About 1,400 university students and residents at 2,600 properties cleared out as the Navy team set up a 400-meter cordon.

To help control the blast, the disposal team dumped 400 tonnes of sand and built walls around the site. It wasn’t quite enough. Police say some buildings sustained structural damage, including blown-out windows and cracks in brickwork.

Detonation of an old Nazi bomb

The blast spread debris at least 250 metres and left a crater the size of a double-decker bus.

 detonation of an old Nazi bomb.
The Hermann bomb was about 2.4 meters long.

A crane removed debris from nearby roofs, some of it metal the Navy used to help mitigate the explosion.

Many residents had still not returned to their homes by Sunday.

Exeter sustained a number of raids during the war, but the worst night was May 3, 1942.

The explosion was heard at least 10 kilometers away.

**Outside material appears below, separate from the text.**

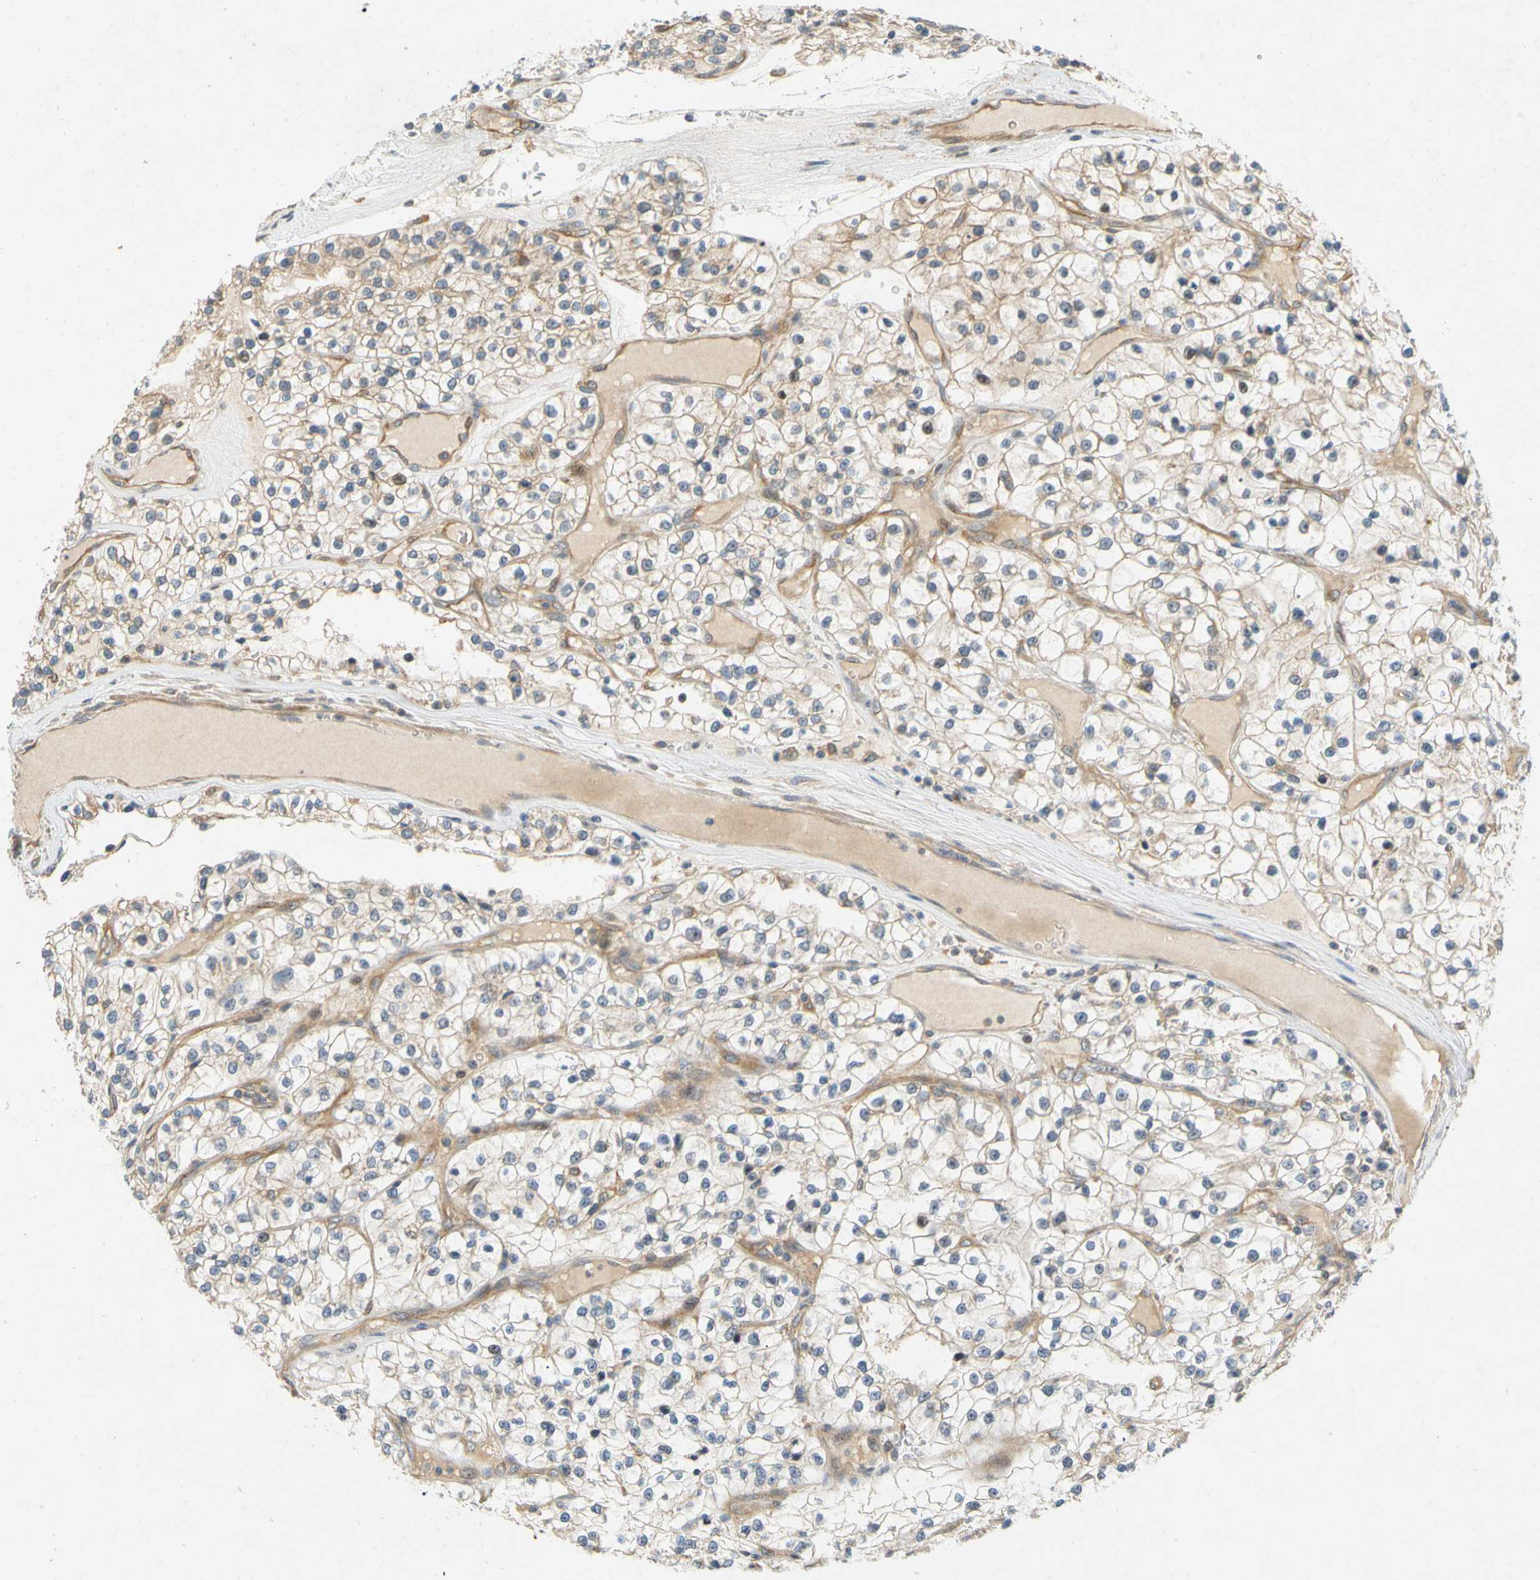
{"staining": {"intensity": "negative", "quantity": "none", "location": "none"}, "tissue": "renal cancer", "cell_type": "Tumor cells", "image_type": "cancer", "snomed": [{"axis": "morphology", "description": "Adenocarcinoma, NOS"}, {"axis": "topography", "description": "Kidney"}], "caption": "The photomicrograph displays no significant expression in tumor cells of renal adenocarcinoma.", "gene": "GATD1", "patient": {"sex": "female", "age": 57}}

According to Devon Live, a 20-plane raid left 156 people dead and more than 583 injured. It took four days to get all the fires out.

Authorities intervened to detonate this bomb, but occasionally these things go off all by themselves. We’ve reported before on how drones can be useful in documenting the damage.

If you’re stunned by the power of an 80-year-old bomb, you might want to check Bombsight. It’s an interactive map of all the bombs that stuck London during the Blitz. Exeter’s miseries pale to what the British capital endured. It’s wonder there’s anything left to see of old London town.

detonation of an old Nazi bomb.
Bombsight is a record of London’s suffering during the Blitz.